Nowadays, government regulations require that milling and processing take place locally. Therefore, plywood factories and such are being built in Sorong. The seas around Sorong are rich in tuna and shrimp, which are also major export commodities. On Kabra island, there is a Japanese farm for cultured pearls, while shark fins and trepang are shipped to Hong Kong, Taiwan and China. n Sorong, on a hill overlooking the town, is a war memorial to the Japanese dead, known as the Tugu Arfak. The complex includes an obelisk, a bronze Shinto deity and long, thin memorial plaques.

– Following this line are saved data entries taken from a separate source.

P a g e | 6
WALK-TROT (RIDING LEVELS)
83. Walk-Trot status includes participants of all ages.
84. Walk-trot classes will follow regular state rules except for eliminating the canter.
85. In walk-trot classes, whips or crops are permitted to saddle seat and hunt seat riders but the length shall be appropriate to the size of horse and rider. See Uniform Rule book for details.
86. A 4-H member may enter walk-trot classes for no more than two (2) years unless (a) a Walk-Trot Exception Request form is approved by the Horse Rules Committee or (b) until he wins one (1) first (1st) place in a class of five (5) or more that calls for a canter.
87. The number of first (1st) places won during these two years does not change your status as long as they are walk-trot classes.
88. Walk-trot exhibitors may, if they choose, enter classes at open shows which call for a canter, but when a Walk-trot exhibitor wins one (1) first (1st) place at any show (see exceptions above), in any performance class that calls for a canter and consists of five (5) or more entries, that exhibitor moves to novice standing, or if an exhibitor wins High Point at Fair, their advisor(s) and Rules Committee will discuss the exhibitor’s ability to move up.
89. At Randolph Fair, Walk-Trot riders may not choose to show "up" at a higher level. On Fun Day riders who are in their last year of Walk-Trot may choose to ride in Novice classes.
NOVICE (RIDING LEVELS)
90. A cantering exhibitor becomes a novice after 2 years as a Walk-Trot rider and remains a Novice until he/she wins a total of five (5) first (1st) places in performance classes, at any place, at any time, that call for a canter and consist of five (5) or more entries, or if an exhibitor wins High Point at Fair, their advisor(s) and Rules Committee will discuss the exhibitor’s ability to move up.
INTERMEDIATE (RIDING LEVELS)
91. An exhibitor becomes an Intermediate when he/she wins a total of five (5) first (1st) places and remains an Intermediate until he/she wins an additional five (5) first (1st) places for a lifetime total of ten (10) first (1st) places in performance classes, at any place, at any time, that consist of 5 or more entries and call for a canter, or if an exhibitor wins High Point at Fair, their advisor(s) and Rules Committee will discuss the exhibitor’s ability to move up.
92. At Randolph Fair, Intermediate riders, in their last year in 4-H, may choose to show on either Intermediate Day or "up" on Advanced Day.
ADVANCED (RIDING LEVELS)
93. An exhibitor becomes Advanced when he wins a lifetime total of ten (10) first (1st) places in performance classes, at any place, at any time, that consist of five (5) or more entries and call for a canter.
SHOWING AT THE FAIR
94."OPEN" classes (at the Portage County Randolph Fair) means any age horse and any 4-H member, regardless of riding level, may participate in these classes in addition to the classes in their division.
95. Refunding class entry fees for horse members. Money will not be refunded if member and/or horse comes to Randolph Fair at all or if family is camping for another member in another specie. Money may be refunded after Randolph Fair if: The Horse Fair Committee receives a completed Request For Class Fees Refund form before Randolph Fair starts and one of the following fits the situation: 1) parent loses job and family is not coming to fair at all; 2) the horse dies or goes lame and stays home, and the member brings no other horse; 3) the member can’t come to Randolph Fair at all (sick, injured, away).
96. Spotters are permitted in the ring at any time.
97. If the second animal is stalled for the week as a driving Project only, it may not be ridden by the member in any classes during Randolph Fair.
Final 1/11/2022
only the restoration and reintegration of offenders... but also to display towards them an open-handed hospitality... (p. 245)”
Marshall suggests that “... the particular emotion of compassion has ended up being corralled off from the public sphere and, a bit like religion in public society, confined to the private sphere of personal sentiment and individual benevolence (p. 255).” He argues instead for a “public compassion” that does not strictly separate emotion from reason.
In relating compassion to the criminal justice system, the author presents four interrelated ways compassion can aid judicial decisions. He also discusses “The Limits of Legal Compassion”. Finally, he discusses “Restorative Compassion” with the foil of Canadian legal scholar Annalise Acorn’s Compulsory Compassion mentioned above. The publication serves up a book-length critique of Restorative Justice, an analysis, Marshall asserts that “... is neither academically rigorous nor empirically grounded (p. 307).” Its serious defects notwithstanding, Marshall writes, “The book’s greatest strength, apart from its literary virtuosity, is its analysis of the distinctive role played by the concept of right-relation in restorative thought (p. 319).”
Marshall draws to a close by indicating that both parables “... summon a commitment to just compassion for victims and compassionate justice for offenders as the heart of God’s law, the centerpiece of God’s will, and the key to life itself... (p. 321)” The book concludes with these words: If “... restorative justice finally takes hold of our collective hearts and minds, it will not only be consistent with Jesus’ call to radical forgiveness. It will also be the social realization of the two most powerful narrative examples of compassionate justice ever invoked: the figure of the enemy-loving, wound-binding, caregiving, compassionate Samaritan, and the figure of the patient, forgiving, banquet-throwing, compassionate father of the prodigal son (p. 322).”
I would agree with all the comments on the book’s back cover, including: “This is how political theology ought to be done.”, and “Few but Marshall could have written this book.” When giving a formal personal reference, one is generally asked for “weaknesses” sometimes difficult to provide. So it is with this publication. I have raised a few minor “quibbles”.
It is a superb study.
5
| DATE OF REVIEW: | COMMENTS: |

During World War II, American aircrafts bombed the airfield on Jefman Island, originally built by the Japanese. The airport has now been moved from Jefman Island to Sorong, and is called the Domine Eduard Osok, or better known as DEO airport. To watch the birds of paradise and other endemic birds of Papua take a motorboat to Batanta Island, some three to four hours motoring. For a better view of the fabulous bird of paradise (Cendrawasih), take a trip to Waigeo Island, some five to six hours by motorboat.
In Sawinggrai Village, for instance, you can observe four species of Cendrawasih. To stay overnight on Waigeo or Sawinggrai, you need to take your own tent or sleep in local huts.
Although most of inter-island passenger and cargo traffic is by boat, there are a number of flights to Sorong. Batavia Air now operates B737-200 aircrafts between Jakarta–Makassar– Domine Eduard Osok (DEO) Airport at Sorong. Another longer route will be via Manado, served by SilkAir from Singapore, Garuda Indonesia, Pelita Air and Merpati, then take a connection flight to Sorong.
In Sorong, there is another airport called Sorong Airport (SOQ), which is also called Jefman Airport, in addition to Domine Eduard Osok (DEO) Airport. The following is the flight alternatives that may suit your agenda: Denpasar – Makassar – Sorong:
- Garuda flies several times daily from Denpasar to Makassar
- Express Air (Flight XN 800) daily from Makassar to Sorong.
- Merpati Airlines (Flight MZ 806) daily from Makassar to Sorong.
- Express Air flies daily from Sorong to Makassar,
- Merpati Airline flies daily from Sorong to Makassar.
- Garuda flies daily from Makassar to Denpasar.
- Lion Air operates Sorong to Ambon., and from Ambon to Makassar, then from Makassar to Denpasar.
Manado – Sorong
- Lion Air flies from Manado to Sorong.
- Express Air flies from Mando to Sorong. Sorong – Manado is available from similar airlnes.
Jakarta – Sorong
- Express Air flies daily from Jakarta to Sorong via Makassar.
- Merpati Airlines flies daily from Jakarta to Sorong via Makassar.
- Batavia Airlines flies from Jakarta to Sorong via Makassar.
When overnight transit in Makassar, it is recommended to stay at Hotel Imperial Aryaduta as it is close to the airport and easier to catch the next flight. Schedules are subject to change and you are highly recommended to always double check available flights. However, do not worry about the trip to Sorong. There are plenty of air connections available:
- There are 12 flights per week using small aircrafts from Sorong.
- The smallest commercial aircraft flying out of Sorong is an ATR with 46 seats.
- There are over 40 domestic flights per week from Sorong.
- Sorong has 16 medium sized aircraft departing each week.
- There are 8 nonstop flights per week departing from Sorong.
- The shortest flight out of Sorong is 159 miles.
- There are over 3 long haul flights per week from Sorong.
- There are 4 airlines operating out of Sorong.
Compared to other cities in Indonesian Papua, Sorong is the fastest growing town. It is dynamic and tolerably safe. Getting around in Sorong is possible by taxi, chartered van, and also becak for shorter distances.
Angkot is also available and you are recommended to always make sure you know where you are going. Best ask the friendly staff at the hotel you are staying before traveling around town. If you cannot remember the number of the Angkot you are taking, take a note and ask around when possible.